Banhadas alternadamente pela luz do dia e pela escuridão, durante os seguintes mil milhões de anos aproximadamente, as condições na Terra tornaram-se favoráveis à eventual geração da vida. Houve um começo e uma evolução, o sexto estádio da criação.

Durante estes últimos três mil milhões de anos, a vida evoluiu como Deus pretendera e, ao longo de numerosos ciclos de nascimento, sobrevivência, procriação e morte, as espécies multiplicaram-se e progrediram, plantas e animais de todos os géneros, e algumas extinguiram-se, até que, há apenas trezentos mil anos, surgiu, à imagem e semelhança de Deus, o Homo sapiens, seres humanos inteligentes, com liberdade de escolha, vivendo em comunidade, conhecendo o bem e o mal, o prazer e a dor, conscientes da honra devida ao seu domínio e familiarizados com a morte. Houve um começo e uma evolução, o sétimo estádio da criação.

E o universo entrou na Era da Humanidade. Os seres humanos pouco mudaram na forma física durante os últimos quarenta mil anos, mas as suas crenças evoluíram, o seu conhecimento aumentou e a sua compreensão aprofundou-se.

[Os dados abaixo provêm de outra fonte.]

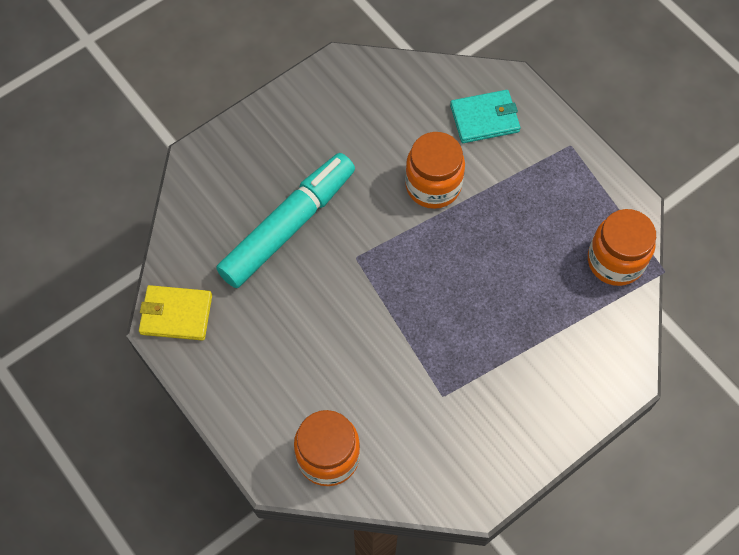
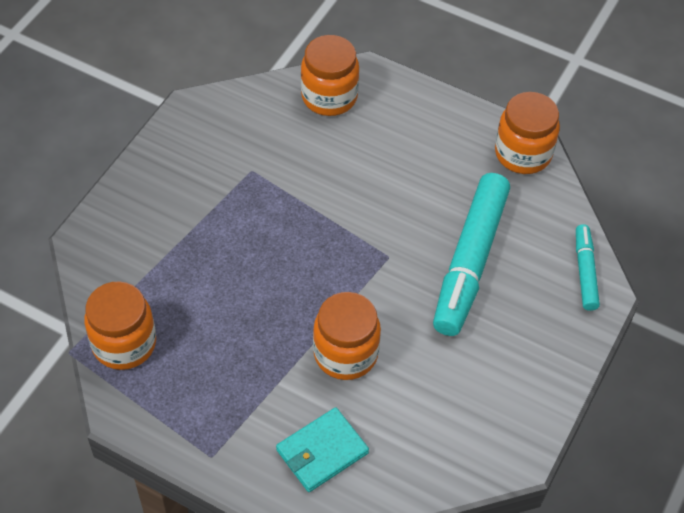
camera: 155 degrees right, 10 degrees down
yellow wallet [139,285,212,341] -> orange jar [495,92,560,174]
none -> turquoise marker [576,224,600,311]

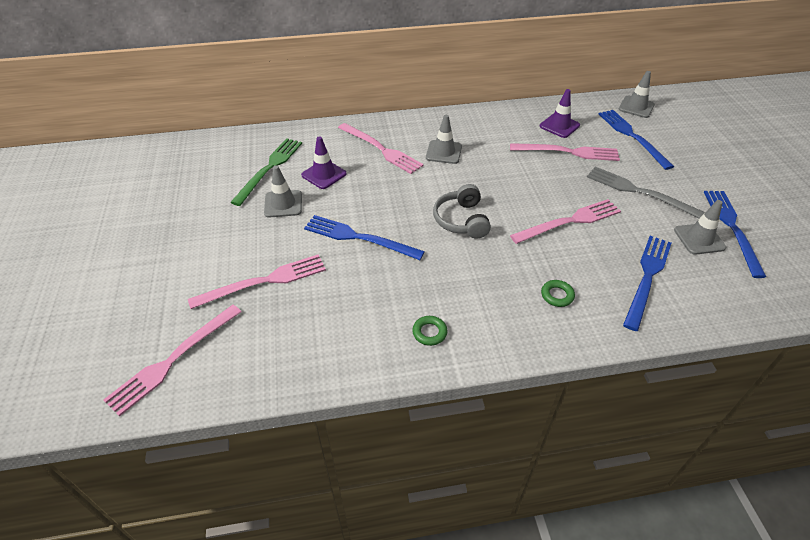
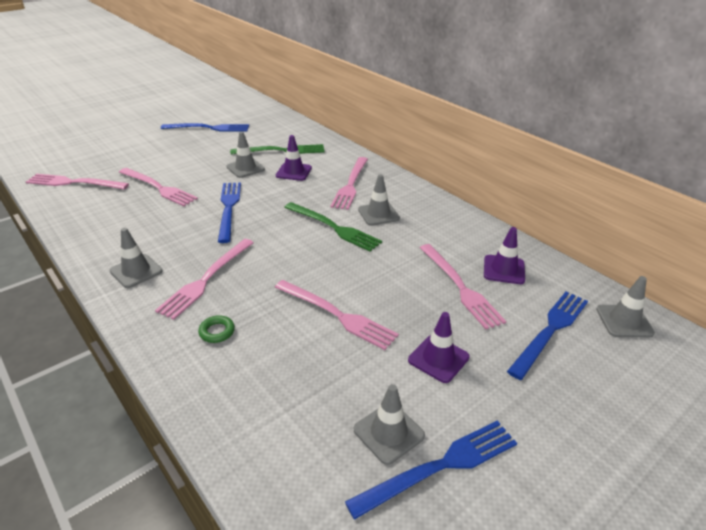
camera: 60 degrees right, 10 degrees down
green ring [412,316,447,346] -> grey traffic cone [110,228,163,288]
grey headphones [433,184,491,238] -> none
grey fork [587,167,705,219] -> purple traffic cone [408,312,470,383]
blue fork [623,236,671,331] -> blue fork moved to [161,123,249,132]
none -> pink fork [155,239,254,320]
none -> green fork [284,202,382,252]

E Deus viu que isto era bom, mas não era ainda suficientemente bom, porque a vontade livre levou ao pecado e ao sofrimento, e a culpa e a descrença podiam induzir ao desespero e à morte do espírito humano.

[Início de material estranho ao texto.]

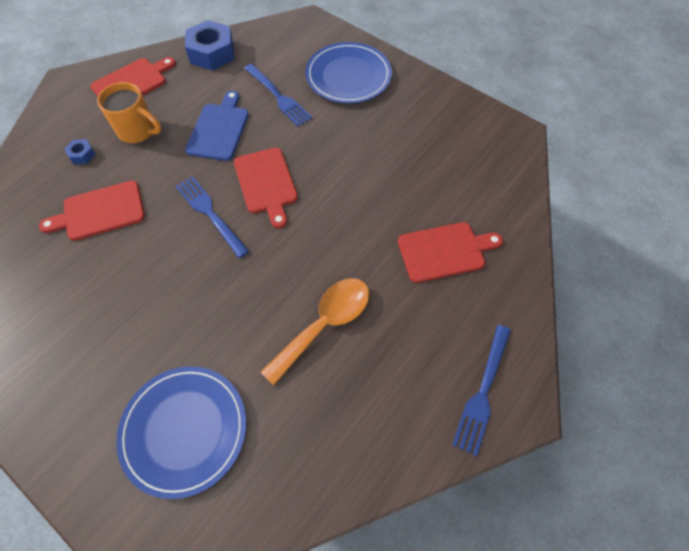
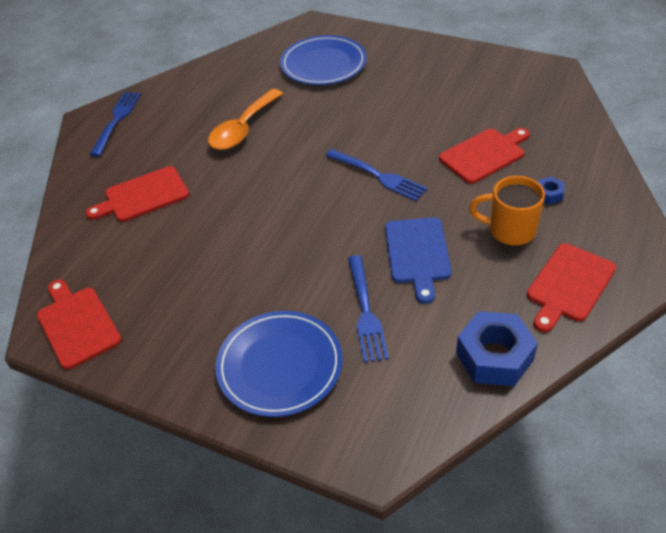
camera: 170 degrees right, 15 degrees down
red cutting board [234,147,298,228] -> red cutting board moved to [37,280,121,370]
blue fork [244,64,312,127] -> blue fork turned 135 degrees counterclockwise [348,255,389,363]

Por isso, Deus enviou o seu único Filho, a Palavra feita carne, que habitou entre nós como Jesus de Nazaré, sofreu, morreu e ressuscitou dos mortos, e revelou a sua glória, cheio de graça e de verdade.

E este foi o começo da nova criação.”1

Fray Luis de Leon

Fray Luis de León: “Cristo é chamado Fruto porque é o fruto do mundo, ou seja, porque é o fruto para cuja produção se ordenou e fabricou todo o mundo.” Foto @ Zendalibros.com

Como pressentimos, o olhar da ciência não abranda o Mistério, não o elimina, realça ainda mais a sua presença, torna-nos mais lúcidos em face da sua acção secreta e da admirável autonomia que Ele derrama pelos processos cósmicos.

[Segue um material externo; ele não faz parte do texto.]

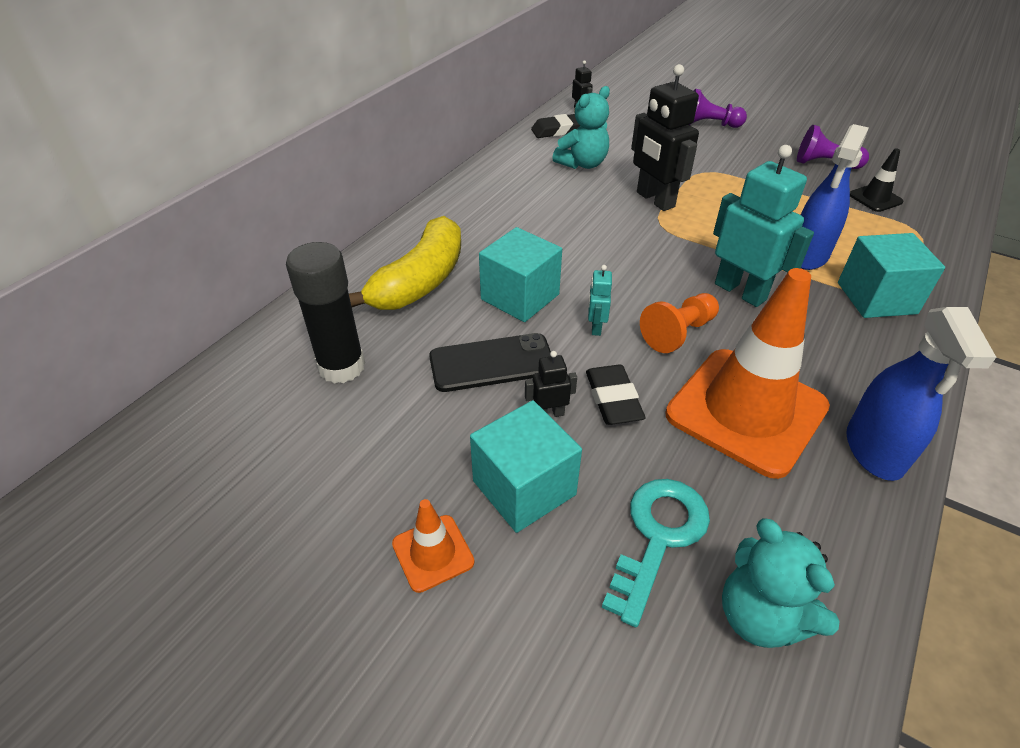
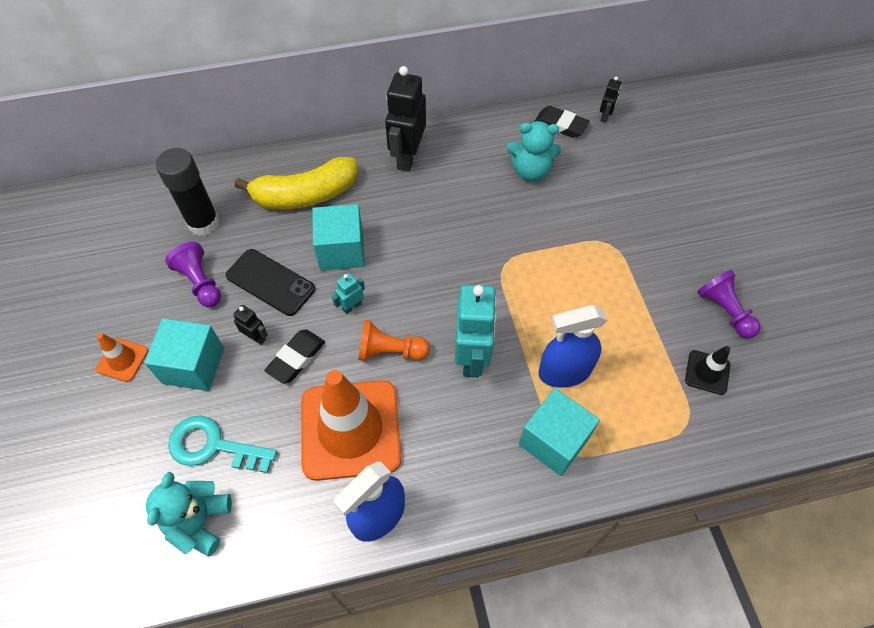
camera: 45 degrees right, 15 degrees up
turquoise key [602,479,710,627] -> turquoise key turned 150 degrees counterclockwise [168,416,277,473]
black robot [631,64,699,211] -> black robot moved to [385,66,426,172]
purple pawn [689,89,747,128] -> purple pawn moved to [165,242,221,307]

É por isso que, frente à situação trágica do mundo de hoje, semeado de violência, atravessado pelos gritos de tantas vítimas, pelo fragor da guerra, a lição do Génesis, à luz da fé, que une intimamente a cristologia ao mundo da criação e nimba esta com uma esperança derradeira, suscita a confiança (apesar de tudo), denuncia toda a espiritualidade desencarnada, acusa o gnosticismo muito arreigado na nossa cultura, com o consequente desamor da matéria e do corpo, o desprezo dos viventes, a sedução da técnica, a exploração desenfreada dos recursos naturais, o terrível poder destrutivo dos meios bélicos.

A fé cristã, que não separa o princípio, com a sua promessa, do fim, com a sua realização plena, alimenta-se do mistério crístico (anunciado nas Cartas aos Romanos, Colossenses e Efésios e no Apocalipse) e banha-se nesta diafania cósmica, cantada por grandes poetas como o jesuíta inglês Gerard Manley Hopkins (soneto Spring), o catalão Joan Maragall (Canto espiritual) e vários outros.

Como exemplo, veja-se este luminoso parágrafo de Fray Luis de León:

“Cristo é chamado Fruto porque é o fruto do mundo, ou seja, porque é o fruto para cuja produção se ordenou e fabricou todo o mundo. […] porque tudo aquilo que é verdadeiro fruto nos homens, digo, fruto que mereça aparecer diante de Deus e colocar-se no céu, não só nasce neles em virtude deste Fruto, que é Jesus Cristo, mas de certo modo é também o próprio Jesus.”2

Em face de tal espectáculo, resta apenas alinhar com o final do poema Of Being, da grande poetisa americana Denise Levertov:

This need to dance,
This need to kneel:
This mystery

1 Ted Burge, “A Creation Story for Our Times”, in STANNARD, R., God for the 21st Century, SPCK 2000.
2 Fray Luís de León, Los Nombres de CristoObras Completas I, BAC 1991, p. 436.

 

Artur Morão, professor aposentado e tradutor.